The advertising unit I've been doing with my grade 10s (MYP5) had three assignments:
I set up the ad pitch as a presentation where the form and the delivery are dictated by the context. As a result, the assignment is presented in the form of a business letter. The basic concept is to develop an idea for an ad, do a quick sketch of the ad concept and pitch it to me as the president of Kilmertron. We choose the product by having them make a short list of generic products and I choose off of the list. This year, we had toilet paper, forks, tin foil, scissors, dental floss, pillows, saws, usb devices, pencils, water taps, sticky notes and shoe polish.
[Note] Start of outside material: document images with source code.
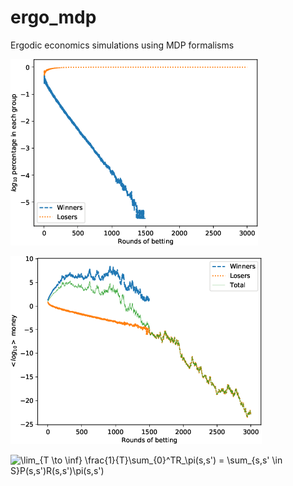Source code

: # ergo_mdp
Ergodic economics simulations using MDP formalisms

![Percentages of winners and losers](https://github.com/ssamot/ergo_mdp/blob/main/plots/hist.png?raw=true)

![Money made by winners and losers](https://github.com/ssamot/ergo_mdp/blob/main/plots/hist_means.png?raw=true)

![\lim_{T \to \inf} \frac{1}{T}\sum_{0}^TR_\pi(s,s') = \sum_{s,s' \in S}P(s,s')R(s,s')\pi(s,s')](https://latex.codecogs.com/svg.download?%5Clim_%7BT%20%5Cto%20%5Cinf%7D%20%5Cfrac%7B1%7D%7BT%7D%5Csum_%7B0%7D%5ETR_%5Cpi%28s%2Cs%27%29%20%3D%20%5Csum_%7Bs%2Cs%27%20%5Cin%20S%7DP%28s%2Cs%27%29R%28s%2Cs%27%29%5Cpi%28s%2Cs%27%29)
I gave out the assignment and set them to work. Some of them searched around for images related to their products to get ideas for associations that already exist; others conducted informal research by asking various people what they thought of when they thought about a product. Many used the simple model from my initial presentation (consumer => desire => product), proving once again the power of a strong visual.
On Monday, the day we have class before the presentations, they had their ideas in place and basic outlines for the pitches. They asked me about how to do the pitch. In the past, I've had somebody from industry come in and give a quick tutorial, but it fell through this year so they looked at YouTube and found loads of ideas. They were practicing in the hallway, and one group went to the business office to get some feedback from the staff there.
Today was pitch day, and I put the Kilmertron logo on the door. They all came in and presented in a random order. Three-quarters were dressed up, and the presentations went well. Some were more confident than others, and a few of of the ads fell fairly flat. But more than half were ideas that I could imagine being real ads, and most were completely original. The questions they asked each other were challenging, coming from other experts in the field as it were.
After they finished, we had a little debrief. I asked them what they had liked in some of the presentations, and they were able to identify the importance of confidence and preparedness. Someone mentioned having notes was a good idea, and someone else said how much it helped to have practiced.
The most interesting part of the conversation was about how some kids loved doing that and others hated it. We talked about the kinds of careers and activities that allowed that kind of public speaking and the rewards of doing it well.
I've done the same activity for the last seven years, and it has become a highly anticipated part of grade 10 in the school; I have few plans to change the assignment in the future. However, I will probably beef up the debrief a little. I have thought about taping them, but it would interfere with the 'authenticity' of the pitch meeting.